In other words, if his party the All Progressives Congress (APC) wins the presidential election, it may pay off for Fashola. Political appointments are understandably not applied for but handed those party members considered loyal, which in most cases requires establishing your presence.

But why the case of Fashola has attracted interest is because on several occasions, he has been forced to contradict himself. If he’s not saying the Lagos State governorship candidate of the PDP, Jimi Agbaje, is old, he is defending the APC presidential candidate, Muhammadu Buhari at 72.

If Fashola is on the one hand disparaging Jonathan’s failure to transform Nigeria in six years, his Special Adviser on Media, Hakeem Bello, would be defending his boss in areas he is believed not to have done well, much as that is also subject to debate as BRF as he is fondly called remains one of the poster kids of this republic.

But the irony is that Fashola and the APC do not allow Jonathan to make the same excuse for failing to meet some of his campaign promises. From the look of things, the past failures of Nigeria, and that of the PDP is being heaped on Jonathan alone.

“After six years, without being able to articulate what he is doing and what he will do and he keeps blaming everybody, forgetting that he is the Commander-in-Chief. If the kitchen is too hot, as it is becoming of late, you must get out of the kitchen”. Fashola made this comment in January.

No doubt, some of the perceived inconsistencies in some of these exchanges are what is making people ponder the new Fashola from their respective perspective.

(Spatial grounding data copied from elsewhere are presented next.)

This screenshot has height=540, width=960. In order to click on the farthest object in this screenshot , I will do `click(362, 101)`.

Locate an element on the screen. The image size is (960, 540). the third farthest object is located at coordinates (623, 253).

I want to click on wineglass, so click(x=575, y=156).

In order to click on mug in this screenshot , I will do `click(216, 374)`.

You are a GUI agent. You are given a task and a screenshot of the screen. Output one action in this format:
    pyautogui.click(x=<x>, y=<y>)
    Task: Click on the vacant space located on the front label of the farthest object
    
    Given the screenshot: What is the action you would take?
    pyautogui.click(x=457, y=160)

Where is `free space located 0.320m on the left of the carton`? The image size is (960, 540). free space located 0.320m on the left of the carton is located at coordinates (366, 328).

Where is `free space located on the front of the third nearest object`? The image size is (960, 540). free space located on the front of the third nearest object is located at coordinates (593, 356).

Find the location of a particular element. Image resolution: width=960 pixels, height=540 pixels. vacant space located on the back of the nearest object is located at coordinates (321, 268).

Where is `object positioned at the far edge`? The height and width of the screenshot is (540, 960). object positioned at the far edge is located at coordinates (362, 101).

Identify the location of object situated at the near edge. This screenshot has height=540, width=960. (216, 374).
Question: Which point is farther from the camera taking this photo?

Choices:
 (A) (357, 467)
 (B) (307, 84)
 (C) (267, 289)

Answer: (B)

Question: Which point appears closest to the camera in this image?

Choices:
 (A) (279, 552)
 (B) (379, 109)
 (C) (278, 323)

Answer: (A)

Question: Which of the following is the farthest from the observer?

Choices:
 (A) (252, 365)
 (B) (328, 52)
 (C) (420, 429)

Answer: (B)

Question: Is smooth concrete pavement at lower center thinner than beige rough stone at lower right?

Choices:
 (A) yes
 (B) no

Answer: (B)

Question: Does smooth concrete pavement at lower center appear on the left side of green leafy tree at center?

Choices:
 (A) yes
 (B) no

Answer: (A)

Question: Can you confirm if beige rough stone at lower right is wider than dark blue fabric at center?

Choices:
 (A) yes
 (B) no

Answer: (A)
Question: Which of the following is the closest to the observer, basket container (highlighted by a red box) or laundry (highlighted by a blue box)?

Even then, a majority of the people still consider Fashola a good administrator, but not as much a good politician. Maybe in assessing the governor’s many remarks on national issues, one was to rely on the alleged comment by the governor of Niger State, BabangidaAliyu, that lying was an integral part of politics then Fashola could be considered a good politician.

Much more is that Fashola has an enviable ability to defend convincingly, any cause he believes in.